Graded Bergman algebras

Abstract: This talk is about an ongoing research project with Roozbeh Hazrat and Huanhuan Li. Recall that for a (unital and associative) ring R, the V-monoid of R is the set of isomorphism classes of finitely generated projective left R-modules. It becomes an abelian monoid with direct sum. George Bergman has shown that any conical finitely generated abelian monoid with an order unit can be realised as the V-monoid of a hereditary algebra. We want to obtain a graded version of this result as follows. For an abelian group G, a G-monoid is an abelian monoid M together with an action of G on M via monoid homomorphisms. Our goal is to show that any conical finitely presented G-monoid with an order unit can be realised as the graded V-monoid of a G-graded algebra which is hereditary.

Guillem Quingles (Universitat Autònoma de Barcelona)

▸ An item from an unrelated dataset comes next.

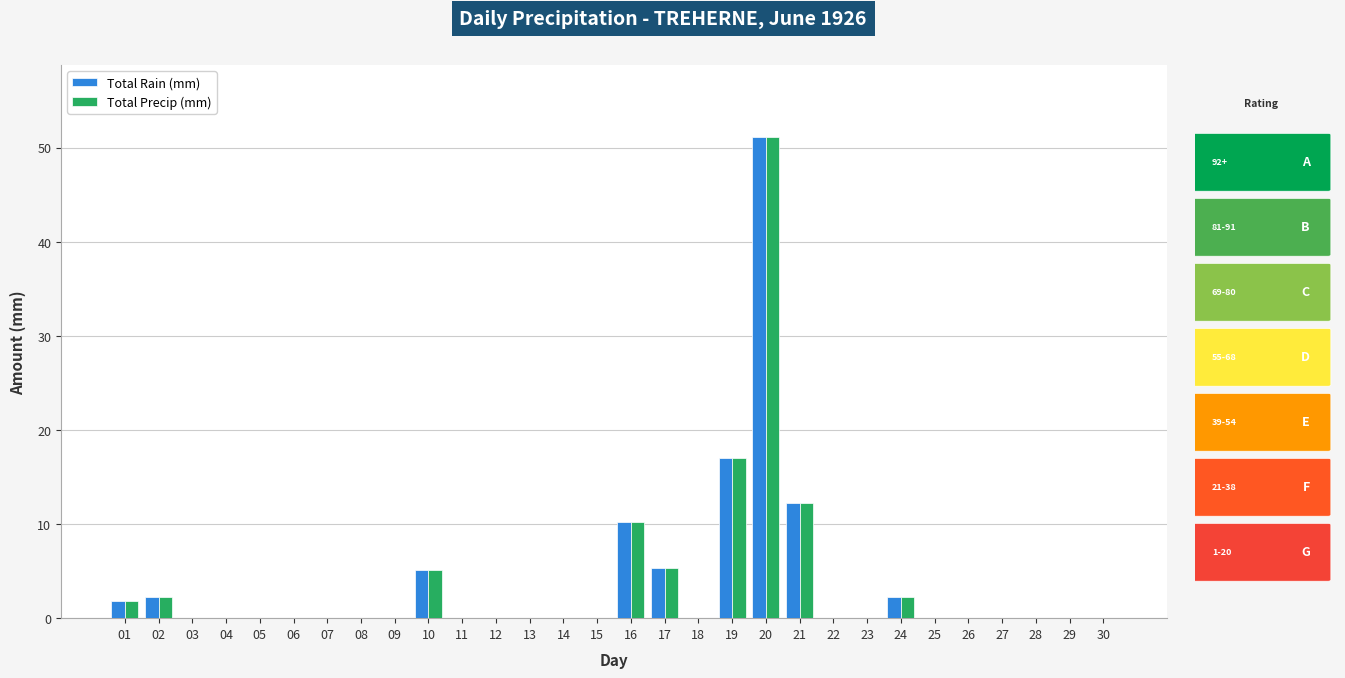

Which category has the highest value in the Total Rain (mm) series?

20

Finiteness properties of local cohomology modules

Abstract: Local cohomology modules were introduced by Grothendieck in 1961 and they quickly became an important tool in commutative algebra. They have been studied by a number of authors, but the structure of these modules is still quite unknown. When a local cohomology module $H^i(\Gamma_I(M*))$ is nonzero, it is rarely finitely generated, even if $M$ is. So it is not clear whether they satisfy finiteness properties that finitely generated modules do. Huneke proposed a list of problems on local cohomology which guided the study of local cohomology modules. One of the questions on the list asks the following: Is the number of associated primes of $H^i(\Gamma_I(R*))$ finite? Are all the Bass numbers of $H^i(\Gamma_I(R*))$ finite? Lyubeznik conjectured that the answer is affirmative when $R$ is a Noetherian regular commutative ring with unit. Substantial progress has been made on this conjecture. If the regular ring has prime positive characteristic $p$, then the conjecture was completely settled by Huneke and Sharp. Lyubeznik proved the conjecture for regular rings containing a field of characteristic zero. For complete unramified regular local rings of mixed characteristic, the conjecture was also settled by Lyubeznik. The finiteness of associated primes of local cohomology was also proved by Bhatt, Blickle, Lyubeznik, Singh and Zhang for smooth $Z$-algebras. The conjecture is still open when $R$ is a ramified regular local ring of mixed characteristic.

In this talk I will explain the concepts and tools needed to understand the problem of the finiteness of the set of associated primes and Bass numbers of local cohomology modules $H^i(\Gamma_I(M*))$, and the techniques that lead to the proof of the cases where $R$ has positive characteristic and where $R$ is a $K$-algebra, with a field of characteristic 0.